I recently (2020) discovered this post because of a need to count files and directories across slow connections, and this was the fastest implementation I could come up with. The .NET enumeration methods (GetFiles(), GetDirectories()) perform a lot of under-the-hood work that slows them down tremendously by comparison.
This solution utilizes the Win32 API and .NET's Parallel.ForEach() to leverage the threadpool to maximize performance.
P/Invoke:
/// <summary>
/// https://learn.microsoft.com/en-us/windows/win32/api/fileapi/nf-fileapi-findfirstfilew
/// </summary>
[DllImport("kernel32.dll", SetLastError = true)]
public static extern IntPtr FindFirstFile(
string lpFileName,
ref WIN32_FIND_DATA lpFindFileData
);
/// <summary>
/// https://learn.microsoft.com/en-us/windows/win32/api/fileapi/nf-fileapi-findnextfilew
/// </summary>
[DllImport("kernel32.dll", SetLastError = true)]
public static extern bool FindNextFile(
IntPtr hFindFile,
ref WIN32_FIND_DATA lpFindFileData
);
/// <summary>
/// https://learn.microsoft.com/en-us/windows/win32/api/fileapi/nf-fileapi-findclose
/// </summary>
[DllImport("kernel32.dll", SetLastError = true)]

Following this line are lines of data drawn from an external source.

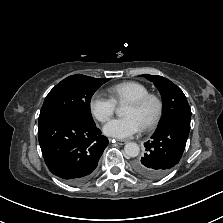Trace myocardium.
Returning a JSON list of instances; mask_svg holds the SVG:
<instances>
[{
    "label": "myocardium",
    "mask_w": 223,
    "mask_h": 223,
    "mask_svg": "<svg viewBox=\"0 0 223 223\" xmlns=\"http://www.w3.org/2000/svg\"><path fill=\"white\" fill-rule=\"evenodd\" d=\"M150 101H153L156 104V111L152 118L141 126L144 130L153 129L160 122L164 112V101L162 97L156 93L149 92L128 102V104H131L137 108H141Z\"/></svg>",
    "instance_id": "1"
}]
</instances>
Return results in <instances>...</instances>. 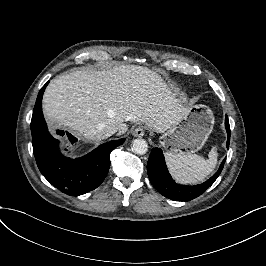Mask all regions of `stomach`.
<instances>
[{
  "mask_svg": "<svg viewBox=\"0 0 266 266\" xmlns=\"http://www.w3.org/2000/svg\"><path fill=\"white\" fill-rule=\"evenodd\" d=\"M214 123L213 112L208 106L194 105L182 121L172 125L160 137V144L169 153L193 154L204 146Z\"/></svg>",
  "mask_w": 266,
  "mask_h": 266,
  "instance_id": "0dacf381",
  "label": "stomach"
}]
</instances>
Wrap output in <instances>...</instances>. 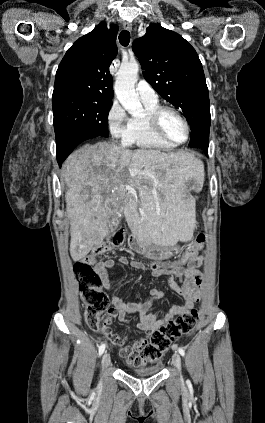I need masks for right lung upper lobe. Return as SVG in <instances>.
Here are the masks:
<instances>
[{"mask_svg": "<svg viewBox=\"0 0 265 423\" xmlns=\"http://www.w3.org/2000/svg\"><path fill=\"white\" fill-rule=\"evenodd\" d=\"M117 25L104 22L79 38L68 49L56 72L53 99L83 97L111 102L112 76L109 66L117 55Z\"/></svg>", "mask_w": 265, "mask_h": 423, "instance_id": "1", "label": "right lung upper lobe"}]
</instances>
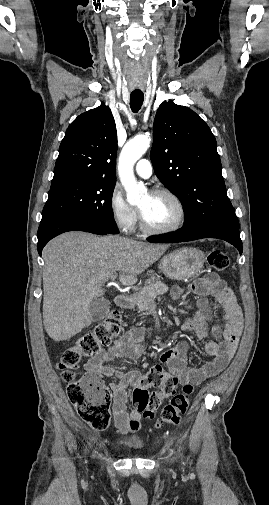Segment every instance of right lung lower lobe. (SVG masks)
<instances>
[{
  "mask_svg": "<svg viewBox=\"0 0 269 505\" xmlns=\"http://www.w3.org/2000/svg\"><path fill=\"white\" fill-rule=\"evenodd\" d=\"M67 231H85L99 235L111 234L95 225L70 219V218H52L40 223L38 230V253L41 255L43 247L55 236Z\"/></svg>",
  "mask_w": 269,
  "mask_h": 505,
  "instance_id": "obj_1",
  "label": "right lung lower lobe"
}]
</instances>
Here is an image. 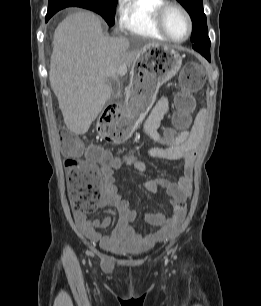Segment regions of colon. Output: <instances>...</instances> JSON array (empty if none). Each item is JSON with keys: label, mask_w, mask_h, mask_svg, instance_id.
Masks as SVG:
<instances>
[{"label": "colon", "mask_w": 261, "mask_h": 306, "mask_svg": "<svg viewBox=\"0 0 261 306\" xmlns=\"http://www.w3.org/2000/svg\"><path fill=\"white\" fill-rule=\"evenodd\" d=\"M205 78L203 67L195 61L187 63L178 78L179 95L178 101L181 107L177 114L179 127L185 128L189 124L188 111L193 105L192 95L200 89ZM102 133L109 141L121 142L131 135V128L118 121H109L102 125ZM62 147L68 156H75L81 150L80 141L71 134L62 137ZM92 159L103 158L104 153L99 148L89 150ZM68 190L72 207L77 211H86L92 205V198L100 188L99 174L92 164L74 166L67 177Z\"/></svg>", "instance_id": "obj_1"}]
</instances>
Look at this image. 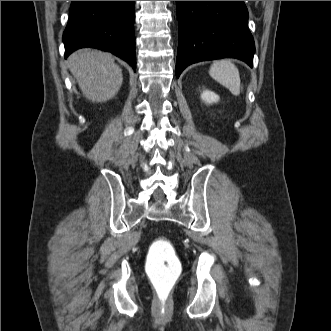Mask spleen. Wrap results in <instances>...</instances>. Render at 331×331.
<instances>
[{"label":"spleen","instance_id":"3e777b00","mask_svg":"<svg viewBox=\"0 0 331 331\" xmlns=\"http://www.w3.org/2000/svg\"><path fill=\"white\" fill-rule=\"evenodd\" d=\"M210 76L237 96L240 94L241 81L237 67L229 60L215 61L209 70Z\"/></svg>","mask_w":331,"mask_h":331}]
</instances>
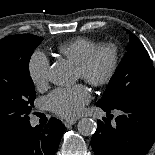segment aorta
Masks as SVG:
<instances>
[{
	"label": "aorta",
	"mask_w": 155,
	"mask_h": 155,
	"mask_svg": "<svg viewBox=\"0 0 155 155\" xmlns=\"http://www.w3.org/2000/svg\"><path fill=\"white\" fill-rule=\"evenodd\" d=\"M49 81L57 86L72 83L74 79L72 67L64 61L54 63L48 72ZM77 129L84 136H91L96 131V123L91 118H82L77 124Z\"/></svg>",
	"instance_id": "aorta-1"
}]
</instances>
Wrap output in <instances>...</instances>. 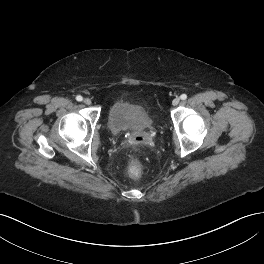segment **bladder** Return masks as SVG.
I'll return each mask as SVG.
<instances>
[{
    "label": "bladder",
    "instance_id": "1",
    "mask_svg": "<svg viewBox=\"0 0 264 264\" xmlns=\"http://www.w3.org/2000/svg\"><path fill=\"white\" fill-rule=\"evenodd\" d=\"M107 124L113 133L145 130L152 126L150 112L143 106L125 99L113 102L107 111Z\"/></svg>",
    "mask_w": 264,
    "mask_h": 264
}]
</instances>
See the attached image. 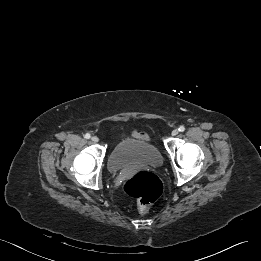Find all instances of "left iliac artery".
Wrapping results in <instances>:
<instances>
[{
	"mask_svg": "<svg viewBox=\"0 0 261 261\" xmlns=\"http://www.w3.org/2000/svg\"><path fill=\"white\" fill-rule=\"evenodd\" d=\"M180 132H184L185 131V127L184 126H180L178 129Z\"/></svg>",
	"mask_w": 261,
	"mask_h": 261,
	"instance_id": "44dca946",
	"label": "left iliac artery"
}]
</instances>
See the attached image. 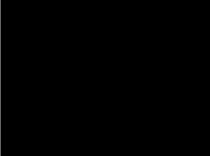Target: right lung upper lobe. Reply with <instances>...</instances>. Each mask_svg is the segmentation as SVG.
<instances>
[{
	"instance_id": "right-lung-upper-lobe-1",
	"label": "right lung upper lobe",
	"mask_w": 210,
	"mask_h": 156,
	"mask_svg": "<svg viewBox=\"0 0 210 156\" xmlns=\"http://www.w3.org/2000/svg\"><path fill=\"white\" fill-rule=\"evenodd\" d=\"M73 92L70 84L59 81L52 91L51 128L57 133L79 132L73 108Z\"/></svg>"
}]
</instances>
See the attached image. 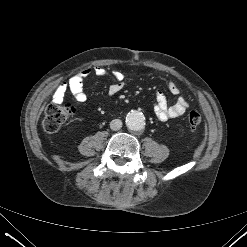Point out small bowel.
I'll return each mask as SVG.
<instances>
[{"mask_svg":"<svg viewBox=\"0 0 247 247\" xmlns=\"http://www.w3.org/2000/svg\"><path fill=\"white\" fill-rule=\"evenodd\" d=\"M92 72L99 77H110L112 83L108 89L109 94H117L124 88V75L122 72L113 70L109 73L103 67L95 66L92 69L88 68L78 72L68 82L58 85L52 94L53 102L60 104L64 100L67 91H70L77 102H85L87 95L84 91L83 82ZM168 88L173 94L179 93V88L174 82H170ZM187 108V102L183 97H179L173 105H169L163 92L158 91L156 93L154 110L157 118L162 122L182 116Z\"/></svg>","mask_w":247,"mask_h":247,"instance_id":"1","label":"small bowel"}]
</instances>
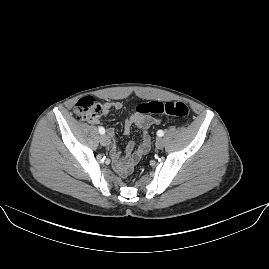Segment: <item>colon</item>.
Segmentation results:
<instances>
[{
    "instance_id": "5ec220e1",
    "label": "colon",
    "mask_w": 269,
    "mask_h": 269,
    "mask_svg": "<svg viewBox=\"0 0 269 269\" xmlns=\"http://www.w3.org/2000/svg\"><path fill=\"white\" fill-rule=\"evenodd\" d=\"M136 109L139 113H151L177 118H184L189 113L187 105L178 101H152L150 103L138 104ZM102 113L103 109L101 105L90 96L80 98L74 109V114L80 120L96 119ZM124 170L128 172L130 168L127 166Z\"/></svg>"
}]
</instances>
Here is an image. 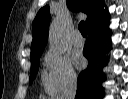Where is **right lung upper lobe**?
Wrapping results in <instances>:
<instances>
[{
    "label": "right lung upper lobe",
    "instance_id": "1",
    "mask_svg": "<svg viewBox=\"0 0 128 99\" xmlns=\"http://www.w3.org/2000/svg\"><path fill=\"white\" fill-rule=\"evenodd\" d=\"M67 6L72 11H82L87 14L86 24H90L100 13L104 11L103 0H66ZM51 20L49 7L39 10L33 22V40L31 45V58L41 55L45 49L49 23Z\"/></svg>",
    "mask_w": 128,
    "mask_h": 99
}]
</instances>
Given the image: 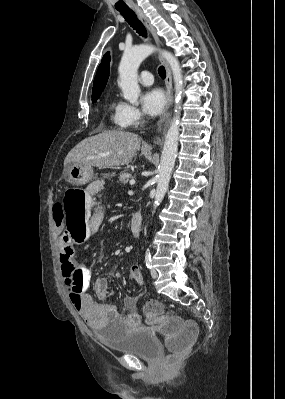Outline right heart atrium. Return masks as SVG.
I'll return each instance as SVG.
<instances>
[{
  "label": "right heart atrium",
  "instance_id": "d8ad5b80",
  "mask_svg": "<svg viewBox=\"0 0 285 399\" xmlns=\"http://www.w3.org/2000/svg\"><path fill=\"white\" fill-rule=\"evenodd\" d=\"M122 118L123 123L130 127L136 125L141 120L142 114L137 107L123 103Z\"/></svg>",
  "mask_w": 285,
  "mask_h": 399
}]
</instances>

public static extern bool FindClose(
IntPtr hFindFile
);
Method:
public static Tuple<long, long> CountFilesDirectories(
string path,
CancellationToken token
)
{
if (String.IsNullOrWhiteSpace(path))
throw new ArgumentNullException("path", "The provided path is NULL or empty.");
// If the provided path doesn't end in a backslash, append one.
if (path.Last() != '\\')
path += '\\';
IntPtr hFile = IntPtr.Zero;
Win32.Kernel32.WIN32_FIND_DATA fd = new Win32.Kernel32.WIN32_FIND_DATA();
long files = 0;
long dirs = 0;
try
{
hFile = Win32.Kernel32.FindFirstFile(
path + "*", // Discover all files/folders by ending a directory with "*", e.g. "X:\*".
ref fd
);
// If we encounter an error, or there are no files/directories, we return no entries.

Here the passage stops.